They were most strange. They radiated a definitely familiar quality as they stood there gazing down the room. At nothing. There was no trace of the awareness of exposure that set the faces of the women sitting about within view, large-hatted in deep chairs; awareness or careful unawareness. Yet as they moved, now, slowly along the clear spaces of the room, they were visibly the figures of an ordeal. Stately in their white-robed splendour, they were still piteous. Something was dispelling the conventional charm usually inseparable from the spectacle of beauty, tall and well-clothed, moving slowly through a room.
The depth of her interest inspired Miriam to feed her conversation with Miss Holland and remain at the same time free to watch. The mystery cleared as the figures drew near. They were sisters, the one quite ordinary, fully aware and fitted out with the regulation feminine charm of bearing.
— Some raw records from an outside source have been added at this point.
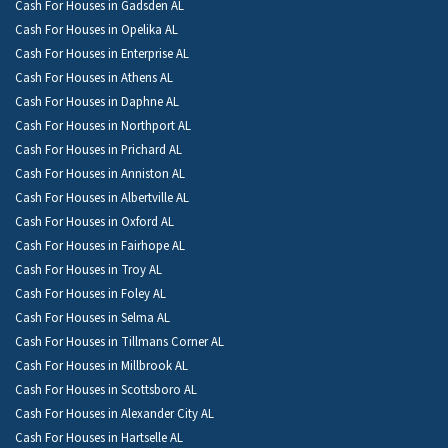
Cash For Houses in Gadsden AL
Cash For Houses in Opelika AL
Cash For Houses in Enterprise AL
Cash For Houses in Athens AL
Cash For Houses in Daphne AL
Cash For Houses in Northport AL
Cash For Houses in Prichard AL
Cash For Houses in Anniston AL
Cash For Houses in Albertville AL
Cash For Houses in Oxford AL
Cash For Houses in Fairhope AL
Cash For Houses in Troy AL
Cash For Houses in Foley AL
Cash For Houses in Selma AL
Cash For Houses in Tillmans Corner AL
Cash For Houses in Millbrook AL
Cash For Houses in Scottsboro AL
Cash For Houses in Alexander City AL
Cash For Houses in Hartselle AL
Conscious of piled brown hair, of brilliant oval cheeks, of dark and lively eyes. The upturning bow of her mouth was set in a smile. So it would be set, thought Miriam, years ahead, when the nose and the chin began to approach each other. She was the elder. But her few extra years, the ardour of her head and her splendid form, were in leash to the being of the other. She it was who came unseeing and produced the strange effect. Slender, in childish muslin beside her sister’s opulent sophisticated lace, she was formidable. Below her dark hair, drawn flat to the shape of her head, yet set round it like a mist, was the strong calm face of a healthy child, a mask clear of expression and colourless but for the eyes that were startling. Life flowed from her eyes as if it would wither the air before them. Where was she? Whence, round-faced child, had she gathered her wealth of suffering? Her beauty was the beauty of a transfiguration. Here, on this plain afternoon, at the Belmont, amongst friends.
Reluctantly, as they came quite near, Miriam averted her screened gaze and met the eyes of the other. Here was conciliation, a deprecating fearfulness changing suddenly as she came in view of Miss Holland.
“My,” she vowed, wide-mouthed for the leisurely vowel, “it’s Miss Halland.”
Americans! Then perhaps the other girl merely had neuralgia. Miss Holland had turned, and Miriam saw her swift disclaiming glance and its change into the shy but brightly charmed and charming smile, accompanying the greeting that was yet so formal and in its apologetic disdainfulness so like her voice. She was hidden now behind the tall white figures. Their voices, playing about her and expanding into the room, killed Miriam’s interest. There was, for her, something in the American voice that robbed its communications of any depth of meaning. The very ease of their talk, its expressiveness, the direct swift way they handled their stores of information and communicated their thoughts, made even the most fascinating topics fall dead, rifled of essential significance.
9
Her stranded attention was caught by the sound of blended voices approaching from the door. Voices in the midst of talk, having come into the room talking, but not in the least in the English way of making conversation to cover an entry. They were in full swing, their sentences overlapping. Obviously noticing nothing and no one. They were using the club as a place to talk in, and were one voice. Sisters or cousins. Yet they had arranged themselves in chairs without breaking their talk, which went forward so eagerly that they seemed to be exchanging opinions for the first time. Now where had she heard, between sisters, exactly that effect? Somewhere between members of a large family that formed a society in itself?
No, the three Bannerman girls, just three, no more, living in seclusion with their parents, marching about all over Barnes for years, in perpetual conversation in high, rapid voices....
They had suddenly appeared at the church decorations, keeping it up even there, amongst themselves. Speaking to no one else. Being really interested, but somehow conveying their conviction that the people all around them were too stupid even to be noticed. They had accepted work politely, making clever comments without looking at those who instructed them, and then sat there with quickly moving fingers and a ceaseless fretting of voices. Always one shape of tone: beginning on a refined argumentative switchback of sound. Harriett had caught it, taking them off, for days.
“Isn’t it verray remarkable, my dear Miriam, that such a singularly tall man as Mr. Spiffkins should be a radical?”